_Saved data entries:_
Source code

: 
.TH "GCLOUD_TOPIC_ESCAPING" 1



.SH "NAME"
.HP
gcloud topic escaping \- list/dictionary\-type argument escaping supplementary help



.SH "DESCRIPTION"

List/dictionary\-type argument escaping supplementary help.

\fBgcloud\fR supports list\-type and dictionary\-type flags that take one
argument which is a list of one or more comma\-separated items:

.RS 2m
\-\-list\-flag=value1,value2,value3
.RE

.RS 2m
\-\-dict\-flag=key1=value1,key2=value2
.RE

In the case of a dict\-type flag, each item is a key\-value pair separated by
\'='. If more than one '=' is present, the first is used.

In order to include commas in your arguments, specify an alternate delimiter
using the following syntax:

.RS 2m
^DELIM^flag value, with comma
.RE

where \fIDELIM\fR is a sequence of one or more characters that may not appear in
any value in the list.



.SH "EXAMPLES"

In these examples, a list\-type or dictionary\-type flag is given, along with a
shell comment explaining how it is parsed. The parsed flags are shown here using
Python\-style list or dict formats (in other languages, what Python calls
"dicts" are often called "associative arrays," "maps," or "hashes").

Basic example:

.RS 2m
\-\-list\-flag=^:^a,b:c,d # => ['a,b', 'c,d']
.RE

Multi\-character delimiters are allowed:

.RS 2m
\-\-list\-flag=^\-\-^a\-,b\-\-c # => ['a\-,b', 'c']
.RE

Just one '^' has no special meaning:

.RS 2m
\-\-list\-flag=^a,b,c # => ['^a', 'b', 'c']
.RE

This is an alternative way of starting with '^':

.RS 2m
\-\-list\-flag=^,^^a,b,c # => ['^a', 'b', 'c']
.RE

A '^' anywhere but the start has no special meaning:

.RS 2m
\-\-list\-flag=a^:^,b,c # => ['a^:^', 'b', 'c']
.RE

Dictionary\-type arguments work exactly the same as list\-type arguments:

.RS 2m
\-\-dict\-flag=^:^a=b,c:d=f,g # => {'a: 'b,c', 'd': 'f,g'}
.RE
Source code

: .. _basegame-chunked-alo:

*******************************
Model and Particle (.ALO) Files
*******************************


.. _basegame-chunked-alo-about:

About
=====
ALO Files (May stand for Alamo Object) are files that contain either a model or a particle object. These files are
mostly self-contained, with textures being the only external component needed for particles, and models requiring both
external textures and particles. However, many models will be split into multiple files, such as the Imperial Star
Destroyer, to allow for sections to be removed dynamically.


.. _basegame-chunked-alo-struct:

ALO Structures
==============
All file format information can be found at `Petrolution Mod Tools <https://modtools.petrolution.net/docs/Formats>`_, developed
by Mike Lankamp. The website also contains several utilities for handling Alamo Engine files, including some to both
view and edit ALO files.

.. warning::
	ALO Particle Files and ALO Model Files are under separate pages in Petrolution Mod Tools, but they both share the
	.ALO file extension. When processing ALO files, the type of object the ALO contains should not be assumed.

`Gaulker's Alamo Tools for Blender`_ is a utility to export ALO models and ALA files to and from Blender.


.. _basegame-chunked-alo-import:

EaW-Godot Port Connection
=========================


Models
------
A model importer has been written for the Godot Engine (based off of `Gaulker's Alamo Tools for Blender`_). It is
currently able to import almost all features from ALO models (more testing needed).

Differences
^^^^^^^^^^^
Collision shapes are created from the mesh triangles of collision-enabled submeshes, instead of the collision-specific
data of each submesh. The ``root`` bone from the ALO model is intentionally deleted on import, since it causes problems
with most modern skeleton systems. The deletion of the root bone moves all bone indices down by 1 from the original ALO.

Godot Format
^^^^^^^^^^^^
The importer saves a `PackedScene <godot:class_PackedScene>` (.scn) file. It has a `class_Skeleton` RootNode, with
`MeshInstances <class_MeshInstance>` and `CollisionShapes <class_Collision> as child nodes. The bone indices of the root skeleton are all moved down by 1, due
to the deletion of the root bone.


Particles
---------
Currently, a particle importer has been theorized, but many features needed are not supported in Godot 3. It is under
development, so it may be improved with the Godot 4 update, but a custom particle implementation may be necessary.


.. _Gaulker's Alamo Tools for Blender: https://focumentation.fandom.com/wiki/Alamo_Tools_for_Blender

_What is expected:_
Write the data back out verbatim.

_Exercise response:_
Source code

: 
.TH "GCLOUD_TOPIC_ESCAPING" 1



.SH "NAME"
.HP
gcloud topic escaping \- list/dictionary\-type argument escaping supplementary help



.SH "DESCRIPTION"

List/dictionary\-type argument escaping supplementary help.

\fBgcloud\fR supports list\-type and dictionary\-type flags that take one
argument which is a list of one or more comma\-separated items:

.RS 2m
\-\-list\-flag=value1,value2,value3
.RE

.RS 2m
\-\-dict\-flag=key1=value1,key2=value2
.RE

In the case of a dict\-type flag, each item is a key\-value pair separated by
\'='. If more than one '=' is present, the first is used.

In order to include commas in your arguments, specify an alternate delimiter
using the following syntax:

.RS 2m
^DELIM^flag value, with comma
.RE

where \fIDELIM\fR is a sequence of one or more characters that may not appear in
any value in the list.



.SH "EXAMPLES"

In these examples, a list\-type or dictionary\-type flag is given, along with a
shell comment explaining how it is parsed. The parsed flags are shown here using
Python\-style list or dict formats (in other languages, what Python calls
"dicts" are often called "associative arrays," "maps," or "hashes").

Basic example:

.RS 2m
\-\-list\-flag=^:^a,b:c,d # => ['a,b', 'c,d']
.RE

Multi\-character delimiters are allowed:

.RS 2m
\-\-list\-flag=^\-\-^a\-,b\-\-c # => ['a\-,b', 'c']
.RE

Just one '^' has no special meaning:

.RS 2m
\-\-list\-flag=^a,b,c # => ['^a', 'b', 'c']
.RE

This is an alternative way of starting with '^':

.RS 2m
\-\-list\-flag=^,^^a,b,c # => ['^a', 'b', 'c']
.RE

A '^' anywhere but the start has no special meaning:

.RS 2m
\-\-list\-flag=a^:^,b,c # => ['a^:^', 'b', 'c']
.RE

Dictionary\-type arguments work exactly the same as list\-type arguments:

.RS 2m
\-\-dict\-flag=^:^a=b,c:d=f,g # => {'a: 'b,c', 'd': 'f,g'}
.RE
Source code

: .. _basegame-chunked-alo:

*******************************
Model and Particle (.ALO) Files
*******************************


.. _basegame-chunked-alo-about:

About
=====
ALO Files (May stand for Alamo Object) are files that contain either a model or a particle object. These files are
mostly self-contained, with textures being the only external component needed for particles, and models requiring both
external textures and particles. However, many models will be split into multiple files, such as the Imperial Star
Destroyer, to allow for sections to be removed dynamically.


.. _basegame-chunked-alo-struct:

ALO Structures
==============
All file format information can be found at `Petrolution Mod Tools <https://modtools.petrolution.net/docs/Formats>`_, developed
by Mike Lankamp. The website also contains several utilities for handling Alamo Engine files, including some to both
view and edit ALO files.

.. warning::
	ALO Particle Files and ALO Model Files are under separate pages in Petrolution Mod Tools, but they both share the
	.ALO file extension. When processing ALO files, the type of object the ALO contains should not be assumed.

`Gaulker's Alamo Tools for Blender`_ is a utility to export ALO models and ALA files to and from Blender.


.. _basegame-chunked-alo-import:

EaW-Godot Port Connection
=========================


Models
------
A model importer has been written for the Godot Engine (based off of `Gaulker's Alamo Tools for Blender`_). It is
currently able to import almost all features from ALO models (more testing needed).

Differences
^^^^^^^^^^^
Collision shapes are created from the mesh triangles of collision-enabled submeshes, instead of the collision-specific
data of each submesh. The ``root`` bone from the ALO model is intentionally deleted on import, since it causes problems
with most modern skeleton systems. The deletion of the root bone moves all bone indices down by 1 from the original ALO.

Godot Format
^^^^^^^^^^^^
The importer saves a `PackedScene <godot:class_PackedScene>` (.scn) file. It has a `class_Skeleton` RootNode, with
`MeshInstances <class_MeshInstance>` and `CollisionShapes <class_Collision> as child nodes. The bone indices of the root skeleton are all moved down by 1, due
to the deletion of the root bone.


Particles
---------
Currently, a particle importer has been theorized, but many features needed are not supported in Godot 3. It is under
development, so it may be improved with the Godot 4 update, but a custom particle implementation may be necessary.


.. _Gaulker's Alamo Tools for Blender: https://focumentation.fandom.com/wiki/Alamo_Tools_for_Blender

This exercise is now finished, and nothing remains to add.